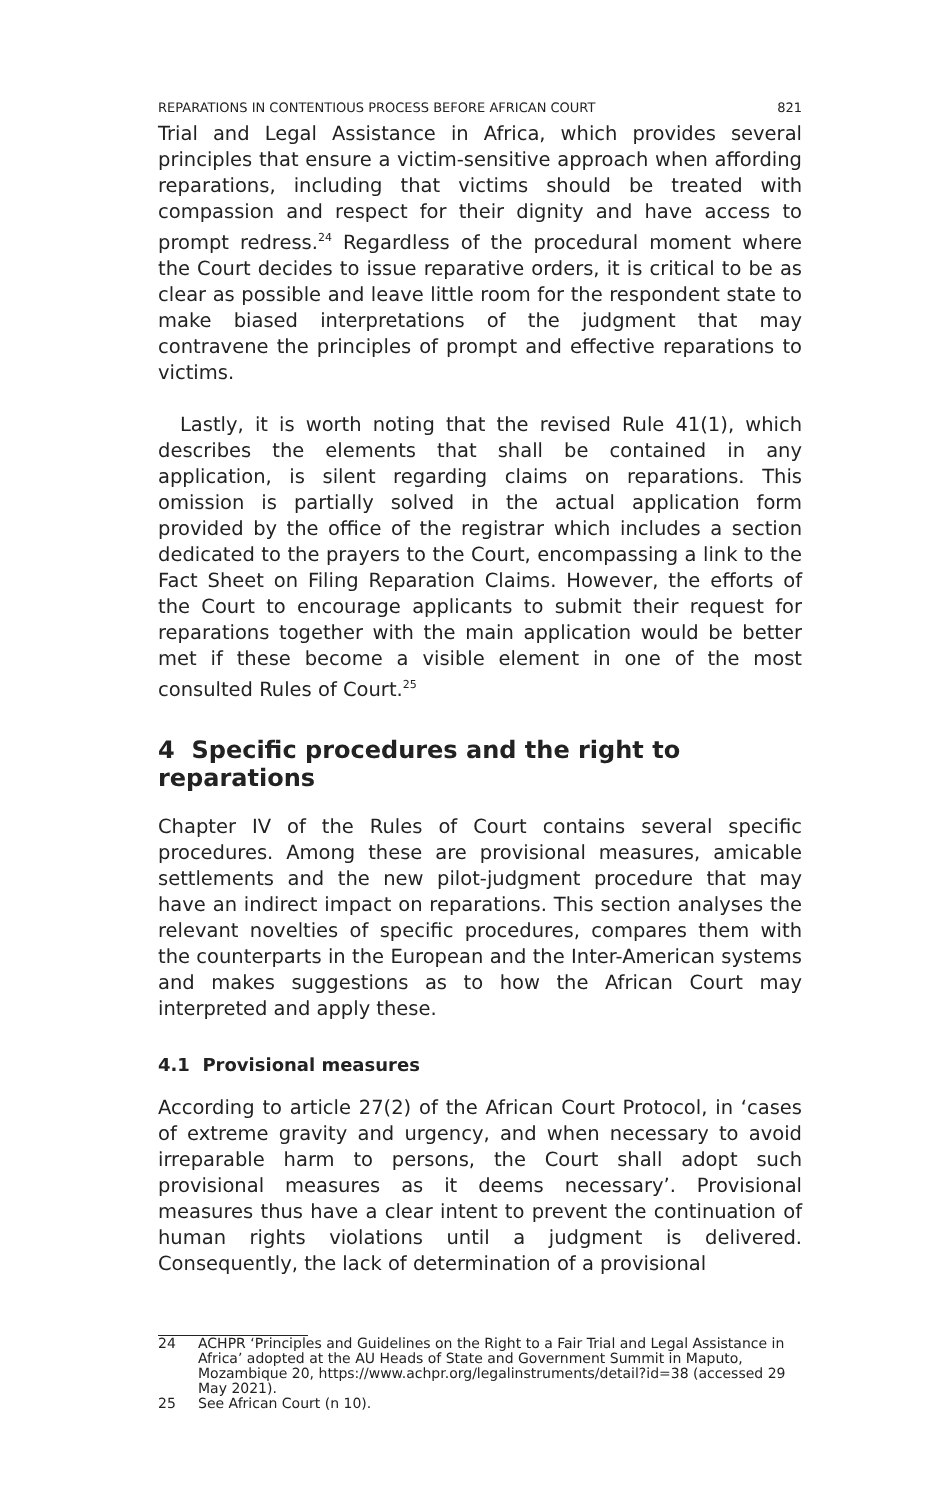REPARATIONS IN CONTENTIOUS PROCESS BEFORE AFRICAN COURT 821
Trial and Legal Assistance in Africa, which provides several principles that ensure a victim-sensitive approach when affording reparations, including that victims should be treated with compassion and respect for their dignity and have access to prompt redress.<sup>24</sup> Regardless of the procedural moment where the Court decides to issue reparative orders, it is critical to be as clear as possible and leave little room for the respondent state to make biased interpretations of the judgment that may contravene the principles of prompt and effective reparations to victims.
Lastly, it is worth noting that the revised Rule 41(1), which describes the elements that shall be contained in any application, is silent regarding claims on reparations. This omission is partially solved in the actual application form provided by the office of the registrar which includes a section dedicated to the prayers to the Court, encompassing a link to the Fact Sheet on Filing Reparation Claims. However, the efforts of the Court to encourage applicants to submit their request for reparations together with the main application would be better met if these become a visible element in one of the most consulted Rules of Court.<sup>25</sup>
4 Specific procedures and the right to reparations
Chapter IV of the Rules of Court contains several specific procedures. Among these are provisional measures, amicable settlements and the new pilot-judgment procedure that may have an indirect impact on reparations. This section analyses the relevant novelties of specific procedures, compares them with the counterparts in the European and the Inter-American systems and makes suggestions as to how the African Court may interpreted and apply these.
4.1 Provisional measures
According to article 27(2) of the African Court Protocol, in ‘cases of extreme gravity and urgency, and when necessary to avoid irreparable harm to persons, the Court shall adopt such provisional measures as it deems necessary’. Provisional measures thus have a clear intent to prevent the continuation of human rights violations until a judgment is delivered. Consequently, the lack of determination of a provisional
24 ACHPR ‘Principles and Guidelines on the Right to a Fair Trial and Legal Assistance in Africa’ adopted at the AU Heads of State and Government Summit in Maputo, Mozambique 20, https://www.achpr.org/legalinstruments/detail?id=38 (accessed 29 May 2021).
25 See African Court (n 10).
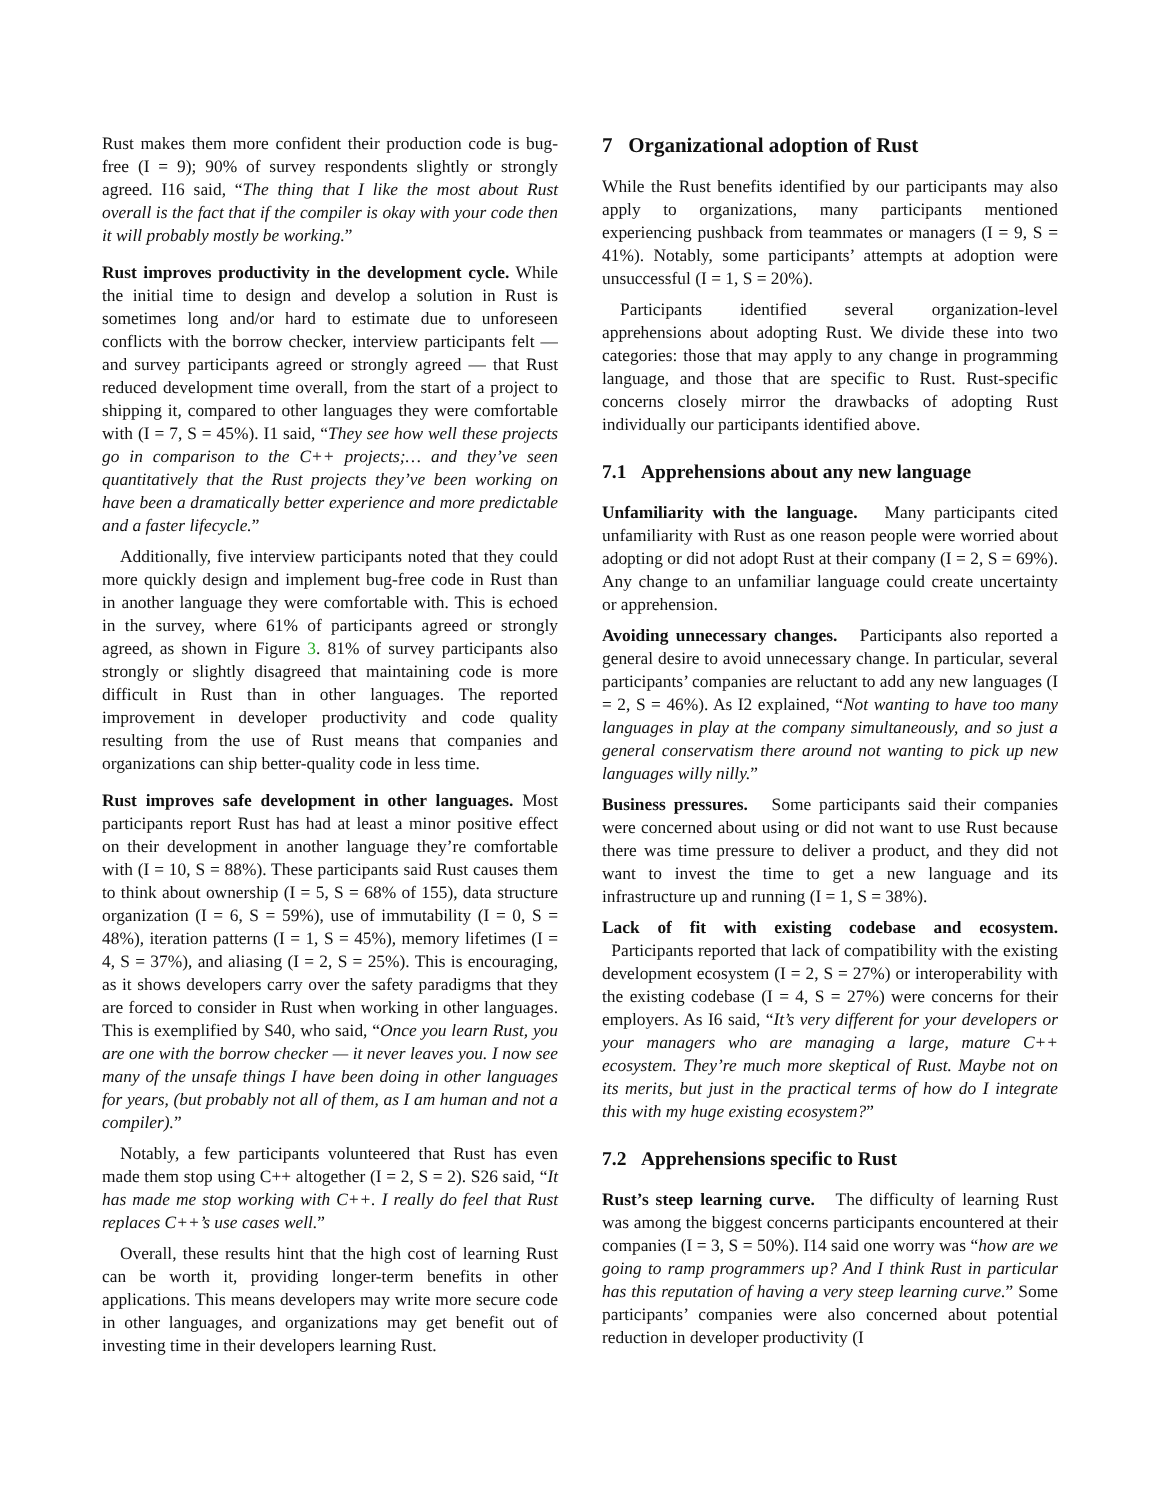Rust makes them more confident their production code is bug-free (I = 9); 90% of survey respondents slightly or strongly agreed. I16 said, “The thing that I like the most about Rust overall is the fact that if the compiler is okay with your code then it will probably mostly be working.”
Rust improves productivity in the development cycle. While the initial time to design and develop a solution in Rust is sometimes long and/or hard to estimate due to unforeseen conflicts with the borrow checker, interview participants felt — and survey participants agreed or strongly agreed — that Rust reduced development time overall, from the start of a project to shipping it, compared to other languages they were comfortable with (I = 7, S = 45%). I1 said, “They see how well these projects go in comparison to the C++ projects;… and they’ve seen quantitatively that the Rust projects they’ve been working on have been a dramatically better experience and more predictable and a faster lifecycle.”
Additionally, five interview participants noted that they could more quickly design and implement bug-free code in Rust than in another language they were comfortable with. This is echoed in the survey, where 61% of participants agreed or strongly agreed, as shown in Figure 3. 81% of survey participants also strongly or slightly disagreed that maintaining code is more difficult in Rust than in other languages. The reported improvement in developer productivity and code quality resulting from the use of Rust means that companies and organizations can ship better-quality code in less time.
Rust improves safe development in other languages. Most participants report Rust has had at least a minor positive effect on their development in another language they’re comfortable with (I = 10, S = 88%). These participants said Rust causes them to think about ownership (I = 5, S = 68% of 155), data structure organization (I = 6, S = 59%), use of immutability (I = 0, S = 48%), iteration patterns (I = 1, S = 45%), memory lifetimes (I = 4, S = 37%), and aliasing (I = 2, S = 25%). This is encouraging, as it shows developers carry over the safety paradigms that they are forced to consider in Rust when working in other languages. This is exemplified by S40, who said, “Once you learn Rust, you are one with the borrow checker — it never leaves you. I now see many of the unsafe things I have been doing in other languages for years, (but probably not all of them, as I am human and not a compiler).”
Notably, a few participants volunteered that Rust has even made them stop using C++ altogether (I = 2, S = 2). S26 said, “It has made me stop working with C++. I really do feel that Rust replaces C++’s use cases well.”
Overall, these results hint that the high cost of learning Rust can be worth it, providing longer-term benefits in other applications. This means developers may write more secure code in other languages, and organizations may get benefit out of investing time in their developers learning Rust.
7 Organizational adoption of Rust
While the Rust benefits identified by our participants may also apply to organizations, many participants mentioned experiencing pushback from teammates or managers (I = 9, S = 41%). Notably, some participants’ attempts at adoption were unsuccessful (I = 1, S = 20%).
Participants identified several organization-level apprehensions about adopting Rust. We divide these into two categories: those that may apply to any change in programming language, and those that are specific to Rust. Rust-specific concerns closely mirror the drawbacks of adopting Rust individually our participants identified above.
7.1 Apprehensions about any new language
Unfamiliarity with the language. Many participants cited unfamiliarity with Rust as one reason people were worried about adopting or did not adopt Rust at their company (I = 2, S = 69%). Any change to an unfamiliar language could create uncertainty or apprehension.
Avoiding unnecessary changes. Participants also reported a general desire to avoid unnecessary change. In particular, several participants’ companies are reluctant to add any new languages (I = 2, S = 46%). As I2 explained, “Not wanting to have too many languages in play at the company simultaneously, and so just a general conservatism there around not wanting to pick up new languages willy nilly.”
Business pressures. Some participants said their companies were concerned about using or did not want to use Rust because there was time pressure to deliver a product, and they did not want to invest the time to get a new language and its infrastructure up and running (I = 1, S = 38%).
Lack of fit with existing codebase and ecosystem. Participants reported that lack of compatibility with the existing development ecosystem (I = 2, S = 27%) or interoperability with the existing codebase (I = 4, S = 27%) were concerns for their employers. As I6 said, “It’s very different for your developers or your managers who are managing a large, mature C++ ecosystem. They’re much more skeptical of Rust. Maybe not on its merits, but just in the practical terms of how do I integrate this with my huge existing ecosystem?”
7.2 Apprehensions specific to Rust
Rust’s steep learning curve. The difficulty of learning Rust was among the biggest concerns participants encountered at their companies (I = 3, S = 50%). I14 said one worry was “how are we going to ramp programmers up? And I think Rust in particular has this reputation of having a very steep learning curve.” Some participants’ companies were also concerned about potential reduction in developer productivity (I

★ ★ ★ ★ ★

TASK DETAILS:
What is needed is every line of the records that contains the word "adopting".

RESPONSE BELOW:
Participants identified several organization-level apprehensions about adopting Rust. We divide these into two categories: those that may apply to any change in programming language, and those that are specific to Rust. Rust-specific concerns closely mirror the drawbacks of adopting Rust individually our participants identified above.
Unfamiliarity with the language. Many participants cited unfamiliarity with Rust as one reason people were worried about adopting or did not adopt Rust at their company (I = 2, S = 69%). Any change to an unfamiliar language could create uncertainty or apprehension.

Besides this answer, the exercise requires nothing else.